Ad esempio, nel caso dei cittadini di Torre del Greco e di Somma Vesuviana o di quelli puteolani di Pozzuoli, la Regione Lombardia in seguito agli accordi siglati, dovrebbe poter garantire il trasporto dalle aree di incontro ubicate fuori zona rossa vulcanica, a quelle di prima accoglienza individuate sul territorio di competenza amministrativa: individuate dove? Nella fattispecie del discorso, parliamo di circa 60.000 cittadini dell'area metropolitana di Napoli.
Ci lascia perplessi nell'attualità un eventuale allontanamento assistito da zona rossa vulcanica a zona rossa epidemica. Eppure le procedure evacuative previste dai piani di evacuazione prevedono proprio questo e occorrerebbe quindi una parola sull'argomento, visto che l'emergenza da coronavirus durerà ancora per un bel po' di tempo. Ovviamente la possibilità statistica che la quiescenza vulcanica s’interrompa proprio in questo periodo o che la terra tremi violentemente è molto bassa ma non assente.
Sarebbe possibile perseguire questa strategia operativa evacuativa in tempi da coronavirus? Se si fossero sapute le destinazioni provinciali lombarde in anticipo e già nei protocolli d'intesa, le valutazioni potevano essere fatte in ragione della definizione delle zone epidemiche rosse e gialle. Abbiamo accennato alla Lombardia, ma lo stesso discorso vale per il Veneto e per l'Emilia Romagna... e forse a seguire per tutte le altre regioni, nessuna esclusa dalle regole del gemellaggio.

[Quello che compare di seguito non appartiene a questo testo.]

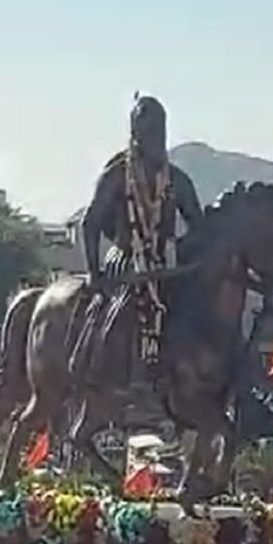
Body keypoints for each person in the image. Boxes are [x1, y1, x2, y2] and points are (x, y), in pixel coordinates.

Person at [79, 95, 204, 383]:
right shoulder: (116, 176)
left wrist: (180, 253)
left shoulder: (178, 180)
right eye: (149, 132)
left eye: (160, 131)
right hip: (124, 260)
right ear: (135, 135)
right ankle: (108, 378)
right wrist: (93, 273)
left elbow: (199, 225)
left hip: (166, 262)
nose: (156, 138)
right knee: (126, 310)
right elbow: (90, 223)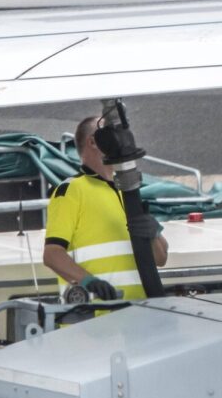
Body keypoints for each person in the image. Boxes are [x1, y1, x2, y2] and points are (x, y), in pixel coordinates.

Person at [41, 113, 168, 301]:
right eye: (109, 133)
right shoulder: (71, 190)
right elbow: (52, 255)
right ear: (93, 142)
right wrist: (89, 282)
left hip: (138, 316)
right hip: (94, 320)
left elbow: (161, 259)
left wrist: (153, 234)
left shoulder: (127, 192)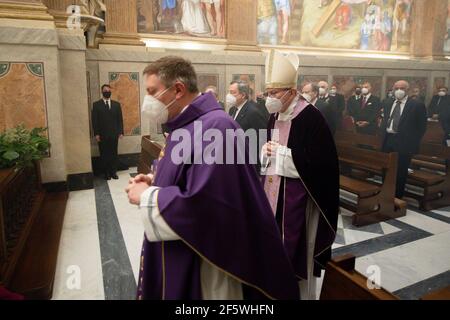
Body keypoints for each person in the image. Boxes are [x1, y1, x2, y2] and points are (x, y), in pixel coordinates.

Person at [127, 56, 299, 300]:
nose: (147, 101)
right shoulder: (186, 124)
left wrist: (147, 196)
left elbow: (209, 205)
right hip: (183, 248)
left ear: (177, 90)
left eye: (152, 91)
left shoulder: (217, 127)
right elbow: (189, 172)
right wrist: (155, 179)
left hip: (205, 264)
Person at [262, 50, 339, 300]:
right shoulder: (274, 116)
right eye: (268, 93)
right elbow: (270, 150)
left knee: (295, 250)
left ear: (292, 92)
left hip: (299, 198)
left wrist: (283, 154)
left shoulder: (311, 118)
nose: (270, 98)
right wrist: (266, 152)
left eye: (275, 93)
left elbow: (321, 164)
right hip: (273, 190)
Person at [380, 80, 427, 198]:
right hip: (388, 139)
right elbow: (386, 119)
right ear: (393, 89)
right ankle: (386, 193)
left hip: (404, 142)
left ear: (408, 90)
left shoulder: (416, 105)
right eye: (396, 88)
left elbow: (421, 127)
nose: (399, 91)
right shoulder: (388, 102)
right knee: (386, 168)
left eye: (402, 88)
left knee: (401, 171)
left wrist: (412, 142)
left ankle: (397, 197)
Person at [92, 84, 124, 180]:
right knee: (104, 154)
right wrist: (96, 134)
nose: (107, 92)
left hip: (114, 134)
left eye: (109, 90)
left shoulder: (116, 105)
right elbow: (94, 120)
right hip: (102, 135)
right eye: (105, 90)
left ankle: (113, 172)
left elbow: (120, 120)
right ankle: (106, 173)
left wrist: (121, 132)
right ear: (102, 92)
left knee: (114, 153)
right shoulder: (96, 105)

Trattandosi di un’emergenza, quella del coronavirus, che si dipana soprattutto nel settore sanitario, il Dipartimento della Protezione Civile deve mantenere strategicamente un alto profilo operativo di riserva semmai dovesse presentarsi la necessità di coordinare interventi classici, diciamo di taglio fisico - energetico, come le alluvioni e i terremoti e le eruzioni, perché sono manifestazioni meno subdole di un virus sconosciuto, ma di forte impatto distruttivo immediato.

Forse nominare commissario per l’emergenza coronavirus un virologo magari dell’Istituto Superiore della Sanità, che operando all’interno di una task force ministeriale e interregionale, avrebbe potuto alleggerire l’organizzazione dipartimentale da una somma d’impegni sarebbe stato l'ideale.

Il Dipartimento della Protezione Civile si muove sulla scorta delle indicazioni provenienti dai vari settori in cui si dirama la commissione grandi rischi di seguito elencati:
- rischio sismico;
- rischio vulcanico;
- rischi meteo-idrologico, idraulico e di frana;
- rischi chimico, nucleare, industriale e trasporti;
- rischio ambientale e degli incendi boschivi.

Come si vede non c’è un settore afferente al rischio epidemiologico, quindi saettare il Dipartimento della Protezione Civile in questa faccenda del coronavirus a nostro avviso è stata una forzatura dei primi momenti, atteso che non ci sono strutture deputate a fronteggiare l’emergenza da virus diverse da quelle sanitarie composte da centri di eccellenza e dall’Istituto Superiore della Sanità. Anche in termini di operatività gli ospedali e le loro organizzazioni fatte di medici e paramedici e ausiliari, sono per analogia i Vigili del Fuoco anti virus. Quindi, un più diretto coinvolgimento del Ministero della Sanità sarebbe stato adeguato anche in termini di commissario delegato all’emergenza, fermo restante il supporto logistico del Dipartimento che in ogni caso sarebbe stato assicurato. Il Dipartimento senz’altro tenta di fare del suo meglio in questa emergenza nazionale, ma francamente ci sembra che risulti un po’ impacciato per difetto di competenza e conoscenza di una disciplina virologica.
Alla luce dell'assenza di politiche di prevenzione del rischio vulcanico e di incompletezza dei piani di evacuazione per il vesuviano e il flegreo, un impegno a questo punto molto serio del Dipartimento sul sanitario, tra l'altro di non breve durata, potrebbe prestare il fianco a un certo vulnus operativo su altri tipi di calamità latenti che costellano ogni angolo della nostra giovane Penisola, a partire da quello sismico e come detto a quello vulcanico tra l'altro in assenza di una efficace pianificazione evacuativa.